The brainchild of the Fratelli Gugliermetto company, Gufram was born in 1966 in Italy, massively inspired by the avant-garde artistic culture that reigned in Europe during the 1960s and ’70s. The Gugliermetto brothers teamed up with emerging artists to harness exciting new materials — among them, polyurethane foam, which was originally used in the transportation industry as insulation to keep buses and trains warm. Quite a leap from there to being employed in large-scale artistic furniture that became a cult favorite among art collectors and design connoisseurs.

Despite being credited for revolutionizing Italian design, until the mid-1970s, Gufram was largely unknown outside the small Italian town where it was founded. Nearly six years after the brand’s inception, though, word got out about a furniture brand transforming polyurethane foam into gigantic works of art. So, Gufram brought its playful and witty design concept across the Atlantic to New York’s Museum of Modern Art, where it had its first international show.

Guframini Bocca

Since then, Gufram has become a favorite of the international art crowd and glitterarti, and its products have made their way to the world’s most renowned museums, including the Metropolitan Museum of Art, Vitra Design Museum, the Triennale in Milan and the Centre Pompidou, among many others. British fashion designer Paul Smith has even collaborated with Gufram on a collection of socks, shirts, scarves and pocket squares bearing the brand’s signature Cactus. With the popularity of its bold, fun pieces having spread far beyond the art-centric crowd that originally fell in love with them, Gufram heard the people and gave them what they wanted: its most iconic designs in accessible forms — miniatures.

Guframini Cactus

“I know people might think that producing miniatures should be easier than producing the real thing, but it is not,” explains Charley Vezza, CEO of Gufram’s parent company, Italian Radical Design. The first prototype of the Miniature Cactus, for example, included a small line created by the mold, a tiny detail that the original Cactus lacks. So, the designers created and patented a technique that enables truly exact replication on a dramatically smaller scale.

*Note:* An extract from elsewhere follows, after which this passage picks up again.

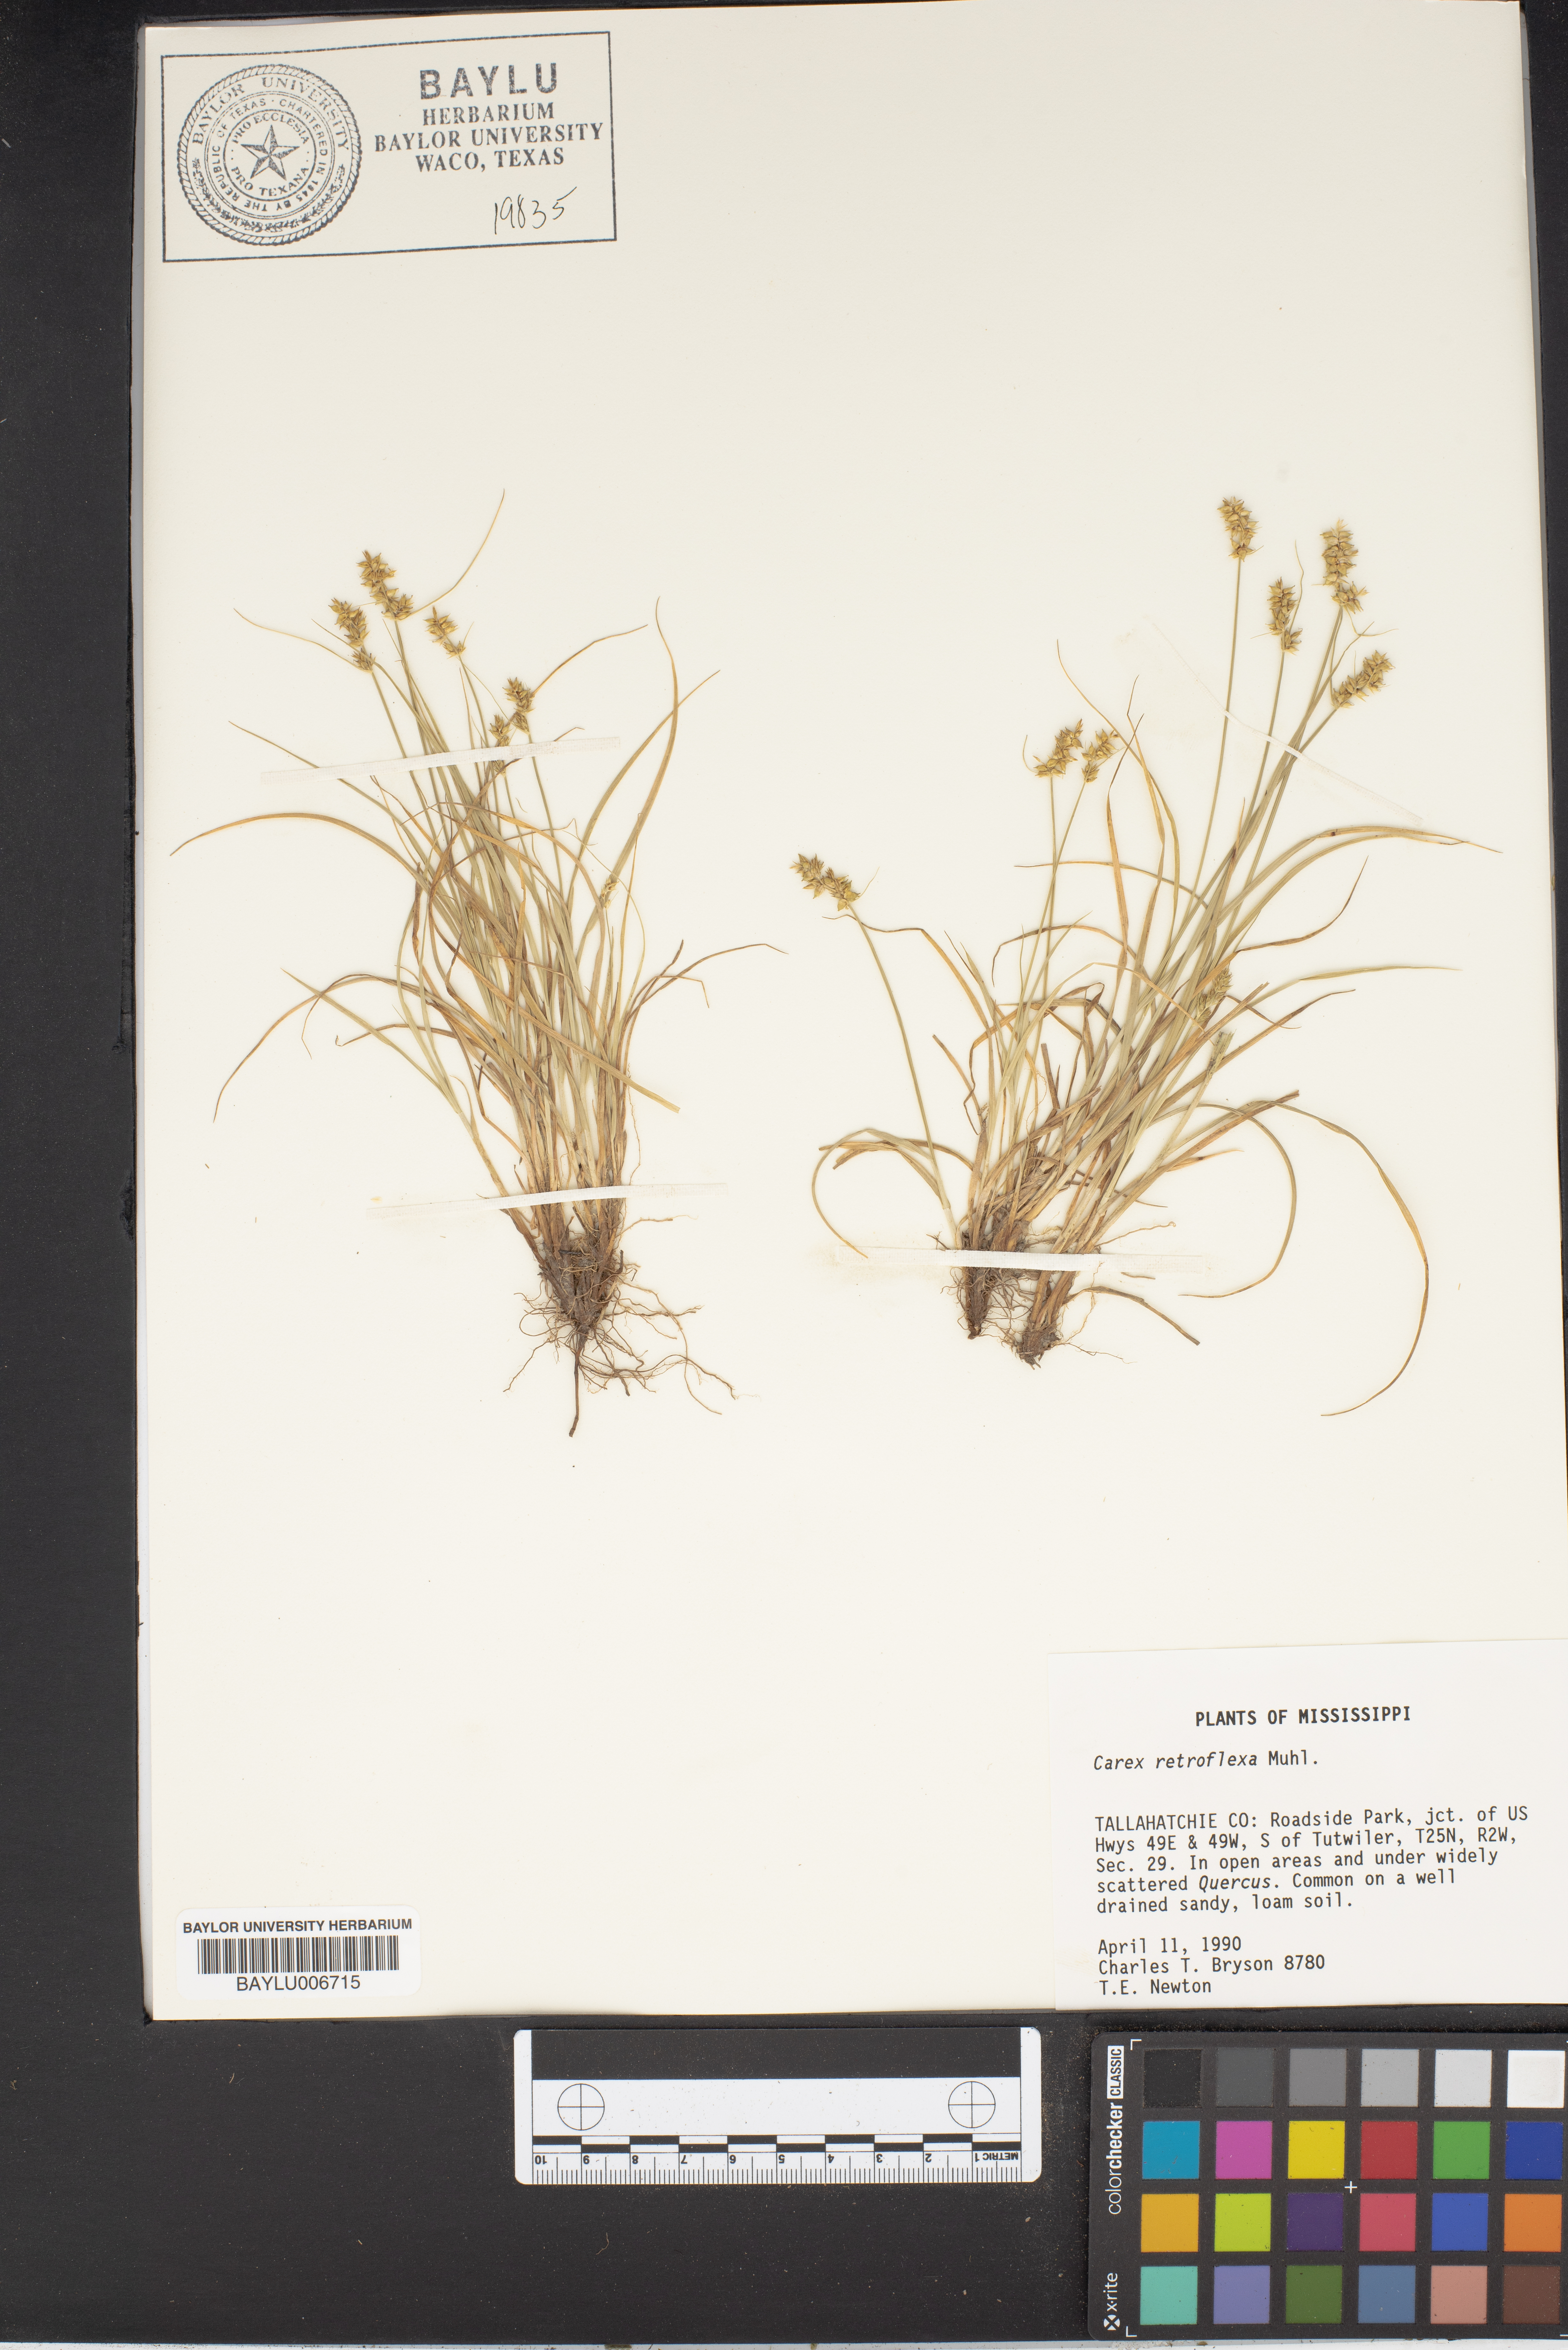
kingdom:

Asked how Gufram fans are reacting to the new collection, Laura Lesina, the company’s project manager, says, “They are literally flying off the shelves.” Athough she admits that the adorable miniatures make perfect presents, Lesina stresses, “They are absolutely not just simple gifts but precious domestic sculptures.” Fair enough!

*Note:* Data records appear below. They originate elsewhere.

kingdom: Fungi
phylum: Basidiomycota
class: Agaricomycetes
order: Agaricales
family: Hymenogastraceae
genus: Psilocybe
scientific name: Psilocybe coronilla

Gufram in 1stdibs west Chelsea gallery
Full-size Gufram pieces were exhibited at the 1stDibs Gallery, in New York.

Another factor contributing to the precision with which the minis mimic their larger counterparts is that they are all finished by hand, making every piece technically one-of-a-kind. “Our obsessive attention to detail has led us to create each mini in polyurethane foam, which is injected into the mold that has already been painted in order to transfer as much color as possible,” says Lesina, displaying her passion for the tiny works of art. “The result is a unique piece that is identical to the original one with the same softness, colors and details.”

Guframini Pratone

Although more than 50 years old, the brand is still going strong. “Gufram has a long history of pushing the boundaries of what functional design is,” explains R & Company cofounder Evan Snyderman. “This was radical for the [1960s and ’70s], and the designs were essentially scientific experiments that have become some of the most iconic works of the Italian Radical Design movement. Gufram has been a pioneer in the industry and continues to have a long-lasting influence in the design, art and fashion world.”

Gufram’s Cactus and other works were displayed in R & Company’s 2017 exhibition “SuperDesign.” Photo courtesy of Joe Kramm / R & Company

Over the years, Gufram has attracted an avid following. Interior designer Tony Ingrao has called its Pratone chair one of his favorite works and featured the larger-than-life piece in an exhibition he curated at R & Company in 2016. Says fellow designer Sasha Bikoff, “The Guframini collection is the ideal collectible for a well-curated bookshelf. It’s all about finding that statement piece that makes someone take a second look.”